修学旅行1日目③結花と京都の夜景
俺は結花からの誘いを受けて、夕食を食べ終えてホテルのロビーまで降りた。
同室の、クラスの男子にはめちゃくちゃ怪しまれたが。まあ適当にごまかしておいた。あとでどうなるかは知らない。
ロビーでは、高級そうなふかふかの椅子に結花がちょこんと座って待っていた。その姿を認めると、俺は結花のもとへ駆け寄る。
「ごめん、待った?」
「私もちょっと前に来たばっかりだから、大丈夫だよ」
「なら良かった」
俺はほっとする。これでも急いで来たからね。待たせてたら、俺を怪しいと判断して引き止めようとした同室組のせいと言ってもいい。
「そういや、この時間って自由時間だっけ?」
「まあ、しおりには予定書かれてなかったし、いいかなって」
ルールのギリギリをかいくぐってきてるみたいだ。確かに何にも書かれてはなかったけど……。まあ、消灯前に部屋戻ったら大丈夫か。
「結花がそんなこと言うの、ちょっと意外だな」
「そう?」
「うん、前もっと真面目だったような……」
「そうだね……ゆうくんと過ごし始めて、ちょっと悪い子になってしまったかも」
結花は考えるような仕草をして真面目にそう言う。
……ってことは俺のせいだよな。
「え、それはごめん」
「あはは、冗談だよ! そうそう、一緒に展望室に行きたかったんだー」
「上にあるタワーの?」
「うん。じゃあ一応先生に見つからないように行こう?」
俺は結花に連れられて、なるべく忍び足で展望室に上がることができるエレベーターを目指す。
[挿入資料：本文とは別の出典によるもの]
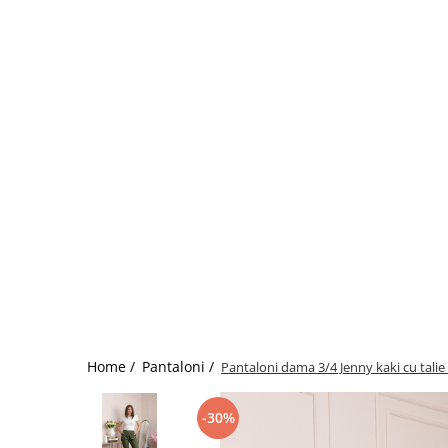
Home /
Pantaloni /
Pantaloni dama 3/4 Jenny kaki cu talie 
-30%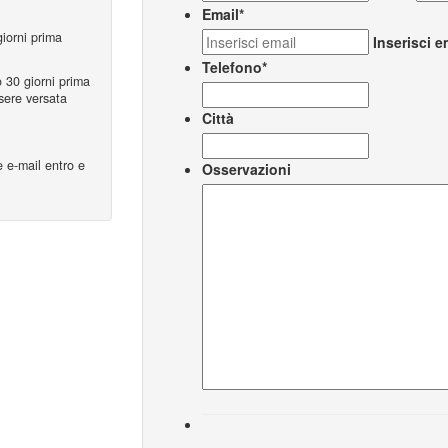
Email
*
iorni prima
Inserisci e
Telefono
*
 30 giorni prima
ssere versata
Città
 e-mail entro e
Osservazioni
生徒は入るな、って言われてたエリアなんだよなあ。時間どうこう以前に規則破りすぎる。
「今日はお疲れ様でしたー」
「わはは、まだ1日目ですし、体力は有り余ってますよ。また明日もよろしくお願いします」
……やば。会議を終えたばかりの先生たちの声が聞こえてきた。
「……結花」
俺は前を歩く結花の手をぱっと掴むと、声の主たちが近づいて来る前にさっと隠れる。
ちょうど廊下からは死角になるところに、息を殺して隠れる。隠れられそうな隙間を見つけたので、そこに身を隠した。
足音がだんだん遠ざかっていくのが聞こえて、俺たちはほっと胸をなでおろす。
「ドキドキしたね」
「うん」
いたずらっぽく微笑む結花に、さっきまでのスリルよりも、今密着してることのほうがドキドキするんだけど、って言いそうになった。
ホテルの上にある京都タワーの展望室までやってきた。20時30分まで入場可能だったから、ギリギリセーフ。
「おー……綺麗だね」
「うん」
眼下には夜の京都の街並みが広がっている。
明かりは東京より少ないと思うけれど、結花の家で見た夜景と変わらないぐらい綺麗だと感じる。
しばらくの間、京都の暖かな夜の光を言葉を交わすことなくじっくりと眺めた。
「……ゆうくんと2人で過ごす時間が欲しかったから、こうやって誘ったんだよ?」
「そっか。……それは、嬉しい」
正直俺はこの修学旅行中は結花と2人きりで過ごすのは厳しいかな、と思っていた。班別研修ではまだチャンスありそうだけど、橘さんは2人きりになるチャンスくれそうにないし。
だから、こうやって初日から2人きりで過ごせたのは本当に嬉しい。
「修学旅行はまだ始まったばかりだけど、残りも楽しもう」
「うん、そうだね」
胸に温かな気持ちがあふれたのを感じた。これからの日程が楽しみだ。
時間ぎりぎりまで展望台で過ごしたあと、俺たちはエレベーターでそれぞれの階に降りて別れた。結花が名残惜しそうに手を振るので、ついて行きかけた。あぶねえ。
そして俺は部屋の扉を開ける。するとそこには枕を持った男どもが貼り付けたような笑顔で立っていた。今にも枕投げつけてきそう。
「一ノ瀬さんと会ってきたんだろ?」
「えっ……いやー、チガウヨー?」
俺は目をそらしながら慌てて言う。え……どうしてバレてるんだ? 俺なにもヒントになるようなもの出してないぞ?
「ダウト。ちょっと笑顔なの、隠しきれてないぞ?」
いきなり彼らの笑顔が消えた。目のハイライトまで消えてないか? RPGで敵と遭遇したときの効果音が聞こえるような気がした。
「俺らとも楽しもうぜ?」
「……拒否権は?」
「ない」
即答されてしまった。 俺、お風呂にゆっくり浸かりたい気分だったんですけど。どうしてくれんの。
彼らの目は光を取り戻して、ギラギラ光っている。おぅ……。こっちでは温かな気持ちは生まれないけど、友情が育めそう(?)だ。